+++ Document section

Newbie Needs Help! Kirchoff's Voltage Law problem

Thread Starter

doggettdoggett

Joined Jan 17, 2017
6
Can anybody help point me in the right direction to solve this problem? At first i thought I would use the superposition theorem but without Resistor values I have no idea how to approach this problem. I can see that R2 and R3 are in parallel with Vs2, but i'm not sure how this would effect the total voltage of the circuit. Any help or hints would be greatly appreciated.
IMG_2586.JPG
 

WBahn

Joined Mar 31, 2012
26,398
Pick any closed loop around some portion of the circuit in which you know all but one of the voltages. Use KVL to find the unknown voltage. That voltage is now a known voltage for use in finding the value other unknown voltages.

Using that hint, show your best attempt to find Vr3 if you are still having problems.
 

WBahn

Joined Mar 31, 2012
26,398
So Vr3 would be Vs2-Vr2 = 9V - 4.3 V= 4.7V?
Voltages and currents always have polarity, so there is no way to tell if your answer is correct unless you define the polarity of Vr3 (not that the problem not only did not do this for you, but explicitly stated that you were expected to do so. Once you've done that I can review your answer, but it looks like you did it correctly.

Although in looking at your diagram, it looks like perhaps you already tried to indicate the polarity but then erased it. In either case, make it very clear.
 

Thread Starter

doggettdoggett

Joined Jan 17, 2017
6
I'm not sure how to show polarity through text. All i know is the voltage drop across the resistor is 4.7 V dc if i'm correct, with current flowing from left to right according to the diagram layout. Your response is much appreciated.
 

Thread Starter

doggettdoggett

Joined Jan 17, 2017
6
And now i'm curious how Vs1 effects this circuits voltage drops. The two sources are series aiding I believe, so would that equal a 15 Vdc source. I guess the parallel arrangement with resistors in between is what is given me the hardest time to visualize the voltage drops.
 

WBahn

Joined Mar 31, 2012
26,398
I'm not sure how to show polarity through text. All i know is the voltage drop across the resistor is 4.7 V dc if i'm correct, with current flowing from left to right according to the diagram layout. Your response is much appreciated.
There are a number of ways to describe it in text. One way is to simply state that Vr3 is defined as the voltage of the right side of R3 with respect to the left side. That means that if Vr3 is a positive value, that the right side of R3 is at a higher potential than the left side.

++++++
+++ Input data

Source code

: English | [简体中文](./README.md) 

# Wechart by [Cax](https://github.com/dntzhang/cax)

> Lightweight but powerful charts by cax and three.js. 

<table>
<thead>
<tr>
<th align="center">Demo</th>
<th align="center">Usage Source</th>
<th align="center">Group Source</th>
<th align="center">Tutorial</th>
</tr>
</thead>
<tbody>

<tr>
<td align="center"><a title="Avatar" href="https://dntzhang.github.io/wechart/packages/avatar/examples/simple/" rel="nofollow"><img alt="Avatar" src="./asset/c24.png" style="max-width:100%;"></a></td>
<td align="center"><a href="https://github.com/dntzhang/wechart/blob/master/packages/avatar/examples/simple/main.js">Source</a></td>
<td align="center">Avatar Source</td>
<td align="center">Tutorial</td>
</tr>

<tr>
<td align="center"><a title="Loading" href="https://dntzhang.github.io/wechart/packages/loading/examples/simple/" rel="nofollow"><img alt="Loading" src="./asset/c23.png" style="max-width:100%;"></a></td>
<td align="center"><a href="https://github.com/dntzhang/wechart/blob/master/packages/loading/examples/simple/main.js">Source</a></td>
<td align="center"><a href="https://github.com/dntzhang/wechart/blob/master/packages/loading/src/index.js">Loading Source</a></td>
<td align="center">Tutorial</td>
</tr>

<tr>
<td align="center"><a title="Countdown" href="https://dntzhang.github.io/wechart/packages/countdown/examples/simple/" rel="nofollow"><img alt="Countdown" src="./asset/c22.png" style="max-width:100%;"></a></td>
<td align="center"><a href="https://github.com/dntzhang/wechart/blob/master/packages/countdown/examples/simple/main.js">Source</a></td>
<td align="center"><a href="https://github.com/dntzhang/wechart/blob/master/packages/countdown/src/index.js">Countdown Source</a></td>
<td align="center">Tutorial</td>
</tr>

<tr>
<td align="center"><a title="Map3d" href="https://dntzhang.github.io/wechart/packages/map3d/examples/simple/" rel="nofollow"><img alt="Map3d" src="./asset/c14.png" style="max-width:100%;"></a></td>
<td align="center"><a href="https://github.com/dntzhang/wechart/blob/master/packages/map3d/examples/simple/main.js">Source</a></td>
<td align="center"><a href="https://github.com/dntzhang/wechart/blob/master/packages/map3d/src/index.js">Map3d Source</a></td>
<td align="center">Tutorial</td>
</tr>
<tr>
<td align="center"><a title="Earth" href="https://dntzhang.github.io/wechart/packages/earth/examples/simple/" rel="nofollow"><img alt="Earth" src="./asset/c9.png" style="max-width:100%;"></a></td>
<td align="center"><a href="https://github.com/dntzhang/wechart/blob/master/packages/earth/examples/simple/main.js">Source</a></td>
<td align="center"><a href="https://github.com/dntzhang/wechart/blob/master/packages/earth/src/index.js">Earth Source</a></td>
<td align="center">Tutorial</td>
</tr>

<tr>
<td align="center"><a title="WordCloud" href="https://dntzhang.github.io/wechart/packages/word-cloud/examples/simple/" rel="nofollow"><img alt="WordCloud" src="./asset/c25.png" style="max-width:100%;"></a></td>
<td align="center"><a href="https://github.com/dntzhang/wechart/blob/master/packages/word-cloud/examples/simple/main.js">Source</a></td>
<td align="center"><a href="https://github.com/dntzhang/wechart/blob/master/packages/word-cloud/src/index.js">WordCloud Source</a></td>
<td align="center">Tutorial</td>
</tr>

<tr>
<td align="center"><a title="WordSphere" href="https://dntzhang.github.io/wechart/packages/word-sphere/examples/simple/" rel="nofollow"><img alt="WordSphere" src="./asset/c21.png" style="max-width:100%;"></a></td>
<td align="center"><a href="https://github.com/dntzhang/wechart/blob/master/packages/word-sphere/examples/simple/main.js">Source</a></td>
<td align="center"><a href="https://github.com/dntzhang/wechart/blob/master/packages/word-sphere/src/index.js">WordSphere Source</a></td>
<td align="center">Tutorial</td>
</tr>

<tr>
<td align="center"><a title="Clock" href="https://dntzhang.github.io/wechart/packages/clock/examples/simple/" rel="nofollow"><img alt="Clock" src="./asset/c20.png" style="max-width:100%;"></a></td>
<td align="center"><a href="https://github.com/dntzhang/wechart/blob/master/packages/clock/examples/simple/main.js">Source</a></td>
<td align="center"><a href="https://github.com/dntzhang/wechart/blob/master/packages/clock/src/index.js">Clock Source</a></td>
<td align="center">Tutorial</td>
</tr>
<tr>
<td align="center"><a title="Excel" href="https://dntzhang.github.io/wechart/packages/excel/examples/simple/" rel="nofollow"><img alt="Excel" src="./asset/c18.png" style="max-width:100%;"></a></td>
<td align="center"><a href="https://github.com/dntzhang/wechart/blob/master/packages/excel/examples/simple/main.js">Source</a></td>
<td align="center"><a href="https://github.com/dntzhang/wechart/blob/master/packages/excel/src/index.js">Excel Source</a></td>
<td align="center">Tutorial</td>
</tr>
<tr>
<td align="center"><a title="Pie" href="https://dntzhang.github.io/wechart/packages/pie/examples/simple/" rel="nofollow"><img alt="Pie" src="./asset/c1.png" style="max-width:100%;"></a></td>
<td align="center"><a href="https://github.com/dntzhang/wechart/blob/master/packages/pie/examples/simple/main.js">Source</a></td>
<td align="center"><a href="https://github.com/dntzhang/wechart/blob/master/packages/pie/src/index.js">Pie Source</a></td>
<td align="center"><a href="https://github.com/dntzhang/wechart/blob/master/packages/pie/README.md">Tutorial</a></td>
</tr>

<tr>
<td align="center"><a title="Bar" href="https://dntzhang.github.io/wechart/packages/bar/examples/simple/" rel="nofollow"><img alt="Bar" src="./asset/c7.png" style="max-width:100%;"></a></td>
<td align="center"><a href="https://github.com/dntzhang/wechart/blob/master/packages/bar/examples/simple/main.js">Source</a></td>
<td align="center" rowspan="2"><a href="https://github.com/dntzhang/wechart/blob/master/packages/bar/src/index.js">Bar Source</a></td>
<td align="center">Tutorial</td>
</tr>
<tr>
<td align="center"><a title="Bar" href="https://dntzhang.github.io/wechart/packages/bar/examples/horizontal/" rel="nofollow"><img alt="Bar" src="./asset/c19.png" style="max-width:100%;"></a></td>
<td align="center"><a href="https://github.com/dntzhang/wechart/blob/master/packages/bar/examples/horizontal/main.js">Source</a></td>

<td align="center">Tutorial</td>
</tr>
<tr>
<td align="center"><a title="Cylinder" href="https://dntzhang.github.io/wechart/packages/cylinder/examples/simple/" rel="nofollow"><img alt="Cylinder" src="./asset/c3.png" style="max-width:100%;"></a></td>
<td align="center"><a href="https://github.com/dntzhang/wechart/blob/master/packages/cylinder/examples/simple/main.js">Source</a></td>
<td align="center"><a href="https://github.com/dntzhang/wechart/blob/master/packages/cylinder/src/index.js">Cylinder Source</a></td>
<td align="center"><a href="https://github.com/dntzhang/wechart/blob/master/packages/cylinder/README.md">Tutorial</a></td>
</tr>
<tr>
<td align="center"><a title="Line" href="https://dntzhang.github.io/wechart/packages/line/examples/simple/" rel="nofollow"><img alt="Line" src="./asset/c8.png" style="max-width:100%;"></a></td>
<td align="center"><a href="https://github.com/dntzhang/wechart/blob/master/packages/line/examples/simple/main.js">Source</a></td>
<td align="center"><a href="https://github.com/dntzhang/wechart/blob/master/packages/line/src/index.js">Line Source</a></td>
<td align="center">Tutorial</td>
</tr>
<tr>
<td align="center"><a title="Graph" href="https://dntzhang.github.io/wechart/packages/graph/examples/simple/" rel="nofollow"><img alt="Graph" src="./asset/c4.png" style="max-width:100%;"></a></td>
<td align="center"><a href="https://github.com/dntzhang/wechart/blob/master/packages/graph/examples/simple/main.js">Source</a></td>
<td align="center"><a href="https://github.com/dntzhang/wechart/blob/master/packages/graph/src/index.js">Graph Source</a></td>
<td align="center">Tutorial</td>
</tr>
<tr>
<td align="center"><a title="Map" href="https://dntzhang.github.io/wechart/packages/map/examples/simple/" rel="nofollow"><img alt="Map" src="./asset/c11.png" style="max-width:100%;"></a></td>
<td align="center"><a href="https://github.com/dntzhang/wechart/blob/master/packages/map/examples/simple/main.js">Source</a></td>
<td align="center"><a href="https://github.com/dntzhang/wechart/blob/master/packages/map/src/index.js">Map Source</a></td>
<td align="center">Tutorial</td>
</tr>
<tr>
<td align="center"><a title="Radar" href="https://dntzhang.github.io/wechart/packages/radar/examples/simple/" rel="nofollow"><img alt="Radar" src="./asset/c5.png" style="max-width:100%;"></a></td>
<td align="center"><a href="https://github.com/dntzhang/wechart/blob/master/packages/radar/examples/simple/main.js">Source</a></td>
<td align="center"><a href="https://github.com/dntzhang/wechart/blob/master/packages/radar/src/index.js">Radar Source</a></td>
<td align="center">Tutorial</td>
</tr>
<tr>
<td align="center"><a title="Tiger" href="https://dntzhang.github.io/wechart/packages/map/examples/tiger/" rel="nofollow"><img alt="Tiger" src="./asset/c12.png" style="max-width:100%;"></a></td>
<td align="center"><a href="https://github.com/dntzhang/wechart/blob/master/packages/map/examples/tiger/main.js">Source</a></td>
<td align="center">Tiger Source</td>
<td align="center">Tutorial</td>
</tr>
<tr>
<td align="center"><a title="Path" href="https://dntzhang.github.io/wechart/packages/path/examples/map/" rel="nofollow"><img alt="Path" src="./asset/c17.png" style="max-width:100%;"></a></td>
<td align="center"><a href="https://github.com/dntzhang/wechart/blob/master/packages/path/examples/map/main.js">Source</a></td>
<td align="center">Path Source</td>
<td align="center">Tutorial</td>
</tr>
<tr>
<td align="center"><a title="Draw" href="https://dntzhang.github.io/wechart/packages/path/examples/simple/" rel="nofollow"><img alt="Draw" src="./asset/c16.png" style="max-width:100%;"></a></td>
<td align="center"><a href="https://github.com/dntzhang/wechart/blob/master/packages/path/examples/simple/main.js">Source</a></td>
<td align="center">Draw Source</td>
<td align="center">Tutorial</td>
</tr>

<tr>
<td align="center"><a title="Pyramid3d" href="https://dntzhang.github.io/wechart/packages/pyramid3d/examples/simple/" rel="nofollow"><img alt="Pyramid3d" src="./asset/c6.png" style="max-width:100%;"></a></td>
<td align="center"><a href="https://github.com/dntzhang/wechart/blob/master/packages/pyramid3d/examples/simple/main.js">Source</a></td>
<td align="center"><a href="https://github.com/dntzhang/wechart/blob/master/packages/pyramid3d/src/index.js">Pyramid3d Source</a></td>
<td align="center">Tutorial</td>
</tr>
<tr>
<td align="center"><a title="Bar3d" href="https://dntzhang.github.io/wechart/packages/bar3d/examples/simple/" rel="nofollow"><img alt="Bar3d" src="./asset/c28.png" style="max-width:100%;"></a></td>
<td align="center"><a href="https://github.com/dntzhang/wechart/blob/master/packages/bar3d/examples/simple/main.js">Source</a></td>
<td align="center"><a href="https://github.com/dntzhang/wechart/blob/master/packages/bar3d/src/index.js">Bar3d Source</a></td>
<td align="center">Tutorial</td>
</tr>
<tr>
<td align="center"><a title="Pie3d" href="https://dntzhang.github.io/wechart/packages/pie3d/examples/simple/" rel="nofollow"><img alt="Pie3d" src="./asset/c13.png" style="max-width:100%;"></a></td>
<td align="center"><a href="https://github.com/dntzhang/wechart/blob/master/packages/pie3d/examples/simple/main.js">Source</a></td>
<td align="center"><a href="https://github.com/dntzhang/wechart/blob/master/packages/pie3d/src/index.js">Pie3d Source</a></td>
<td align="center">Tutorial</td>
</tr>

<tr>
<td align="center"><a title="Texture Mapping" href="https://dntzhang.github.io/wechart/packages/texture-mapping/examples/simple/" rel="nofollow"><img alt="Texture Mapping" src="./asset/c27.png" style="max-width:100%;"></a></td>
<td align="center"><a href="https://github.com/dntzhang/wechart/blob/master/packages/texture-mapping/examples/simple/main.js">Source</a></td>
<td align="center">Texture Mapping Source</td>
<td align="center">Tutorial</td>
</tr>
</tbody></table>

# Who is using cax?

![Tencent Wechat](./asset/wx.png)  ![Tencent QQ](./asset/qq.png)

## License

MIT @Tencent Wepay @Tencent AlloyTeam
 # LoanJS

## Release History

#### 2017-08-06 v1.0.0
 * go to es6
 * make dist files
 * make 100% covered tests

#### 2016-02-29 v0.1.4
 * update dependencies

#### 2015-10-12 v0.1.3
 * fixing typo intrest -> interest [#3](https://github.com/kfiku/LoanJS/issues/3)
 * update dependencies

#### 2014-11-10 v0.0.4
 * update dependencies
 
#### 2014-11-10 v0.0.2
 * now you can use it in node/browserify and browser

++++++

What to work on: Please recast the paragraph in the thread that begins "Pick any closed loop" as a short list of steps, keeping its main facts.

Task result:
1. Choose a closed loop around part of the circuit where all voltages but one are known.
2. Use KVL to find the unknown voltage.
3. Treat that voltage as known when finding other unknown voltages.